December 11, 2013
ADHD Prescriptions for Children Increase 28% in Last 8 Years
Atlanta—More than 3.5 million children in the U.S. are taking medications for attention-deficit/hyperactivity disorder (ADHD), a 28% increase from 2003-2004 to 2011-2012.
That represents 6% of 4- to 17-year-olds, according to the new study led by researchers from the CDC and published recently in the Journal of the American Academy of Child and Adolescent Psychiatry.
By the time American children reach high school age, nearly one in five boys and one in 11 girls have been diagnosed with ADHD by a healthcare provider, according to the study, which was based on parental reports. Overall, 6.4 million children in the U.S.—11% of 4- to 17-year-olds—were reported by their parents to have received an ADHD diagnosis from a healthcare provider, a 42% increase from 2003-04 to 2011-12.
Still, only 69% of children with a current ADHD diagnosis are on medications, according to the report, with those with more severe ADHD most likely to receive prescriptions. While some of those are receiving other treatment, about 18% of the children diagnosed with ADHD received neither medication nor mental health counseling in 2011-2012. One-third of the untreated children were reported to have a moderate or severe form of the condition, the authors write.
“This finding raises concerns about whether these children and their families are receiving needed services,” said Michael C. Lu, MD, MS, MPH, senior administrator at the Health Resources and Service Administration.
Over the last 8 years, an additional two million children were diagnosed with ADHD and an additional one million are taking medications for the condition, the study points out.

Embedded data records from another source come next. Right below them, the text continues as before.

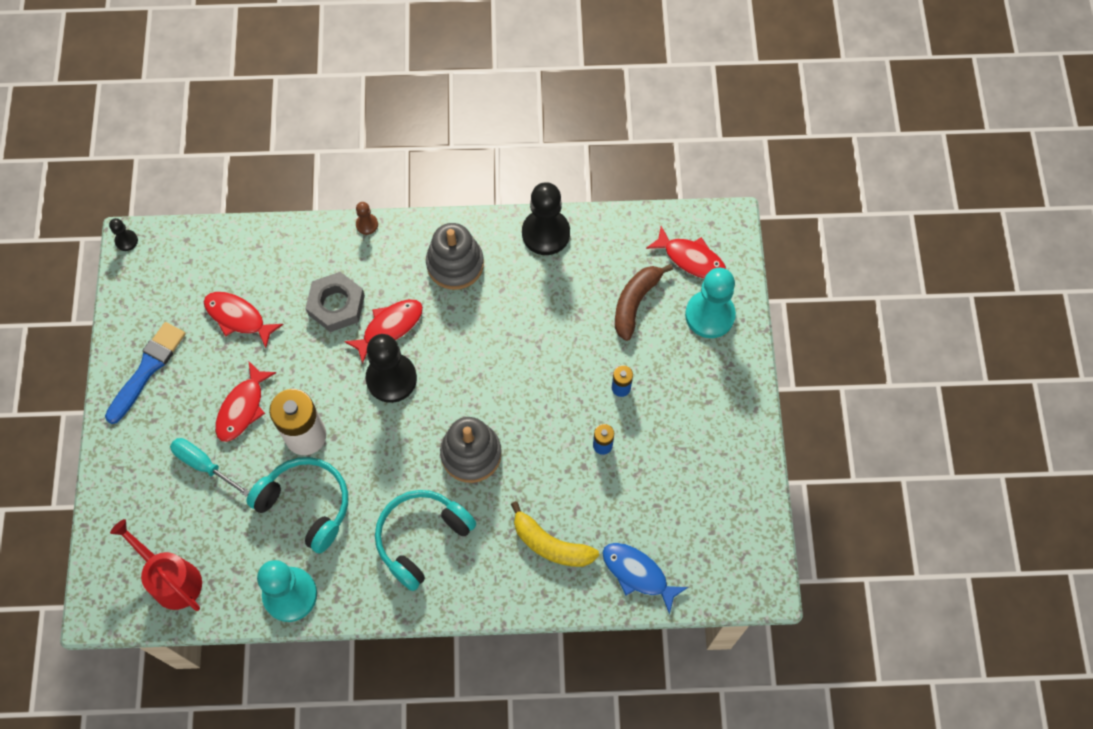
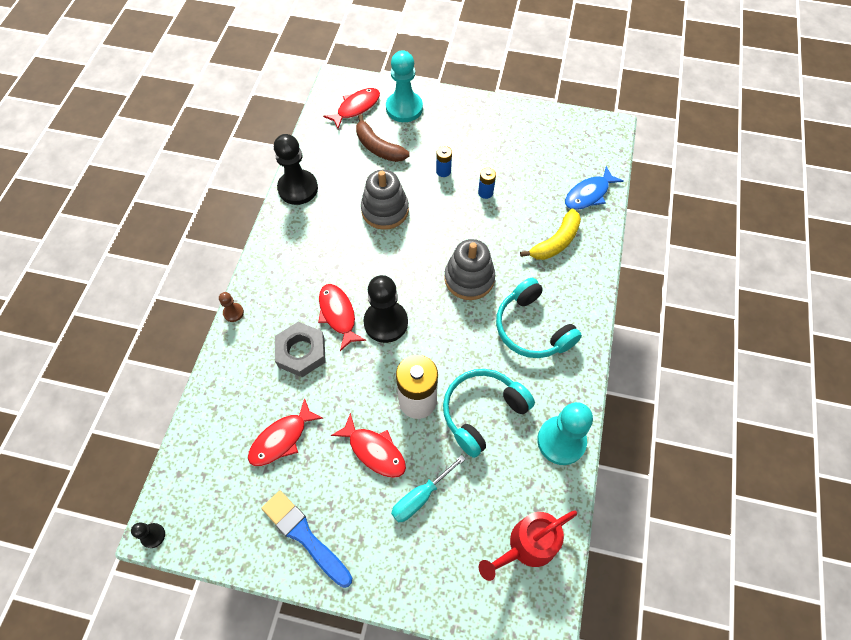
camera: 75 degrees left, 5 degrees down
grey stacking toy [426,223,484,290] -> grey stacking toy moved to [361,170,409,230]

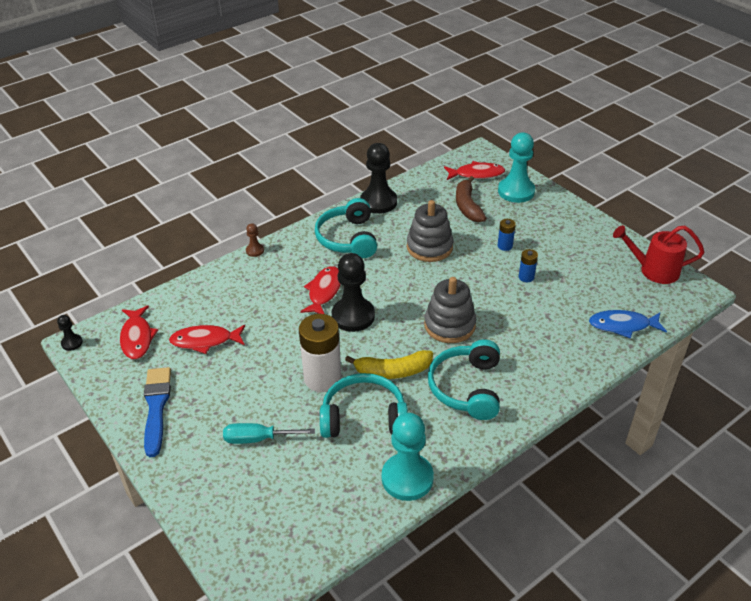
camera: 40 degrees right, 20 degrees down
grey nut [275,322,326,377] -> none
red fish [331,413,406,478] -> red fish moved to [120,305,158,359]
red watering can [479,510,577,581] -> red watering can moved to [613,225,704,284]
yellow banana [520,209,581,260] -> yellow banana moved to [345,350,433,379]
none -> turquoise headphones [315,198,377,258]

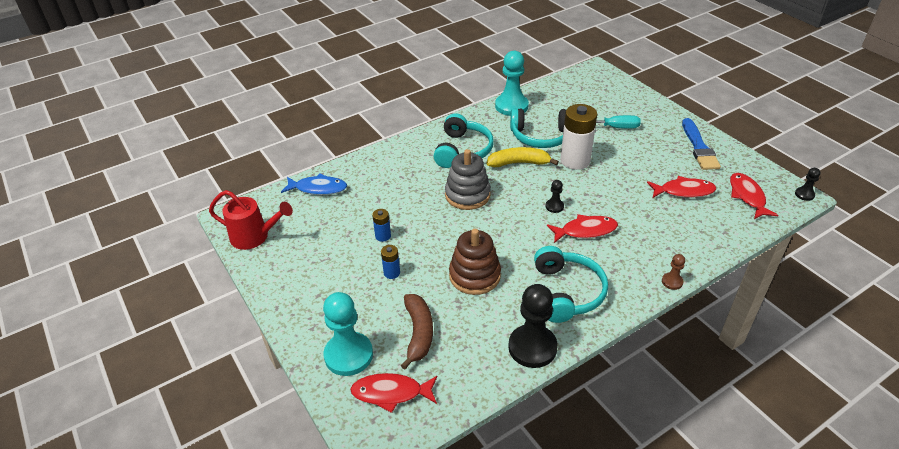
camera: 175 degrees left, 0 degrees up
red fish [300,266,341,314] -> red fish turned 120 degrees counterclockwise [547,214,618,243]
black pawn [332,253,375,332] -> black pawn [546,180,564,213], size x0.46
grey stacking toy [407,200,453,262] -> brown stacking toy [449,229,501,295]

One reason for the increase, according to the article, is that children are being diagnosed at a younger age, Based on the parent reports, half of children with ADHD were diagnosed by age 6 with those with more severe ADHD being diagnosed earlier, about half of them by age 4.
The study also notes wide variation across the country in diagnosing and treating ADHD. The percentage of children with a history of an ADHD diagnosis ranges from 15% in Arkansas and Kentucky to 4% in Nevada, the authors report.
The study used data from the 2011-2012 National Survey of Children’s Health to calculate estimates of the number of children in the U.S. ages 4 to 17 that, according to parent reports, had received a diagnosis of ADHD by a healthcare provider and were currently taking medication for ADHD.
The results suggest “an increasing burden of ADHD on the U.S. health care system,” the authors conclude. “Efforts to further understand ADHD diagnostic and treatment patterns are warranted.”